> **PROVIDED TEXT**:

=-=-=

Where are we in the migration today, and how quickly do you expect to move through the remaining base? Is this exercise of proactive base management, is it beginning to yield measurable improvements in churn and subscriber growth, or should we think about it as primarily more defensive, you know, trying to prevent, you know, further, you know, sub losses?

Jessica Fischer
CFO, Charter Communications

We expect to be about 60% of the way through the base and moving to the new pricing and packaging by the end of the year. I think what we see as we've rolled it out is that by having the structure that we have, we tend to get more customers into bundles of products, and that those bundles do increase customer longevity.

We're confident in the benefit that it has from the churn side. As I've talked about, we continue to work through sort of what's the right messaging and what are the right steps to get customers into those packages. We'll continue to work that.

Ultimately, I think it's about sort of meeting the moment with pricing and packaging that we think works well for consumers. I think the economic model, the economic model is still the same, and that we can ultimately sort of do well by, you know, generating higher customer lifetime value by bringing customers into stickier packages, which is what we've been doing.

Sebastiano Petti
Analyst, JPMorgan

Just sticking with, sticking with that for a second here in the proactive base management. I think on the call, Jessica, you noted that broadband ARPU growth for the year would be, you know, quote, "close either way to flat." A step back from prior expectations for modest growth due in part to the proactive base management and retention efforts that you just touched on.

With 45% of the base migrated, you know, on your way to 60% by year-end, is it still too early to know which side of zero the residential broadband ARPU growth will land for the year? I guess, again, help us think about or how do we weigh the near term ARPU trade-off against the customer lifetime value benefits?

Jessica Fischer
CFO, Charter Communications

Yeah. First, I just wanna say that we've never managed the business for product level ARPUs. We're focused on how much total revenue or total cash flow can you generate from the customer, which involves, in many cases, bundling additional products and using that to generate additional value rather than focusing solely on broadband ARPUs.

While I know that it is important to investors, and I answer the question, a guide around that isn't exactly consistent with the way that we manage our business. That being said, I think there's no change to what we've said around our expectations on ARPU.

I would though put with that, you know, I think many of you heard Chris say last week that we expect to pass through cost increases to consumers, along with some additional value in our packages later this year. In spite of what I just said, we do recognize the importance that the market puts on broadband ARPU growth.

We're conscientious of it as we make decisions across the business. What we think about often is what you described in the next step of the question, which is how do you generate the most customer lifetime value from the network?

We've been pretty confident as we as we've rolled changes to pricing and packaging and as we look at sort of changes to offers that are, that are there to either generate additional top of funnel or to, or to generate reduced churn that we're comfortable that we're generating good positive customer lifetime value with those offers.

=-=-=

> **INFORMATION PROVIDED**:
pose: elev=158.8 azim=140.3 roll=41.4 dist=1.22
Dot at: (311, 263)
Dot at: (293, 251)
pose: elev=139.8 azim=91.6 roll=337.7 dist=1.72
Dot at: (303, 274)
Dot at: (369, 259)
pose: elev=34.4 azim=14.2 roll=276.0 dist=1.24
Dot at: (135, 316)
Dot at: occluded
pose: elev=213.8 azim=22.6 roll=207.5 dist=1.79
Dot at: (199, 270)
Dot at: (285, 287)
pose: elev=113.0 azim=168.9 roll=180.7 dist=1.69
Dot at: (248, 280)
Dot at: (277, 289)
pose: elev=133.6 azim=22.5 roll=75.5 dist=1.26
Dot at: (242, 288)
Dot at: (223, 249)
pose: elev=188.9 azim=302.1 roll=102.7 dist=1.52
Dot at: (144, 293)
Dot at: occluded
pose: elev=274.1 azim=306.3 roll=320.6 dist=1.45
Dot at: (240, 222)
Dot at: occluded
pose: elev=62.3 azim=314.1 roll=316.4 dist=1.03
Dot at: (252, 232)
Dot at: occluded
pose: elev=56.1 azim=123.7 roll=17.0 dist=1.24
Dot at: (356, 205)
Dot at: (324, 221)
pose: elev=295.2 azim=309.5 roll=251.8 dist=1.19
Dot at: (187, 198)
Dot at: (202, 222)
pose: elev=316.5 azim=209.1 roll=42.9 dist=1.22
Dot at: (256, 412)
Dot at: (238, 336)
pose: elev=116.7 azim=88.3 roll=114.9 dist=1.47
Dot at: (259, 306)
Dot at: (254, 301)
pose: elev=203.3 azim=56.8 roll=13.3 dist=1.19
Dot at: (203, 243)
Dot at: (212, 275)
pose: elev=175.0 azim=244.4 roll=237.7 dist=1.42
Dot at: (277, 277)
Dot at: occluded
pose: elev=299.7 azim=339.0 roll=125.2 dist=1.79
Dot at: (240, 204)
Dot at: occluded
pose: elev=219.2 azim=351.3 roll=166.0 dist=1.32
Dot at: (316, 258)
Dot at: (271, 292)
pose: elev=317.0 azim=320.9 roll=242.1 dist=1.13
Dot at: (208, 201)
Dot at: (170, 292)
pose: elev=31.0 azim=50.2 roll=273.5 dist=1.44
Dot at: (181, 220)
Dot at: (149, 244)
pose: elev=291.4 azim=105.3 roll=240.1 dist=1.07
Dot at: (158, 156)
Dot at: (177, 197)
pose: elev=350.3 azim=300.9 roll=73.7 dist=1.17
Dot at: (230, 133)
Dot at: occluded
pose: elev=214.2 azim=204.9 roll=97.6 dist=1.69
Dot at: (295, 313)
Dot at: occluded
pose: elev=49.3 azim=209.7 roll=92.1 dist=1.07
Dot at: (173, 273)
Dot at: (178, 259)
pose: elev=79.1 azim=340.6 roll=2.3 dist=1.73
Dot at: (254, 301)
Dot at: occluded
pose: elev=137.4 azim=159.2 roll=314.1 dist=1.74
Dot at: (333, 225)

=-=-=

> **TASK LIST**:
1. Copy out, word for word, the stretch of the records that starts at the line containing "pose: elev=49.3 azim=209.7" and goes through the last line of the records, both ends included.
2. Resume the Charter Communications transcript after its last sentence.

> **EXERCISE RESPONSES**:
1.
pose: elev=49.3 azim=209.7 roll=92.1 dist=1.07
Dot at: (173, 273)
Dot at: (178, 259)
pose: elev=79.1 azim=340.6 roll=2.3 dist=1.73
Dot at: (254, 301)
Dot at: occluded
pose: elev=137.4 azim=159.2 roll=314.1 dist=1.74
Dot at: (333, 225)

2.
If we don't get the results that we want, we pull them back and try something different. I think that we ultimately end up sort of getting to the right place in terms of doing what we intend to do, which is ultimately to drive overall value in the business by selling the most products that we can to the most customers.

The last piece that I would say there is, you know, I think that we believe while we've never intended to grow our business by growing broadband ARPU or even just to grow it by growing ARPU just generally for products, we do think that the markets that we operate in continue to be rational. I think that we believe that over time, that the pricing structures in those markets, will be conducive to generating financial growth across the business.

Sebastiano Petti
Analyst, JPMorgan

As we think about Life Unlimited that you introduced in late 2024, which has price locks of two to three years, depending upon the bundle depth, you know. Again, I know you're not focused on ARPUs, so I don't mean to keep hammering away here. Focused on some of the maybe weight on ARPU growth, somewhat. As more and more of the base migrates to these locked-in price points.

Jessica Fischer
CFO, Charter Communications

Yep.

Sebastiano Petti
Analyst, JPMorgan

I mean, how should we think about the duration and magnitude of this, you know, Life Unlimited ARPU dynamic? Is this something, a pressure point that should persist into 2027? Because you're just, again, as the base goes from 45 to 60 and higher, it seems like, again, you're just gonna have less and less of the base stepping up to a promo role.

Jessica Fischer
CFO, Charter Communications

The way that I think about the ARPU impact from price locks is that the pressure from not having customer roll-off lasts for as long as the price lock is from the beginning of the time when you start having that as your primary offer set. If I put that in context in our Life Unlimited packages, where customers took two products, that's a two-year price lock.

Those start sunsetting in Q4 of this year, and the pressure on ARPU from those lifts at that time. For the three product packages, it's a three-year price lock, and the pressure on ARPU from those starts to lift in Q4 of next year.

I would say while that's a factor in sort of the set of things that are influencing what's happening with ARPU overall, it is not the only factor.

Sebastiano Petti
Analyst, JPMorgan

Yeah.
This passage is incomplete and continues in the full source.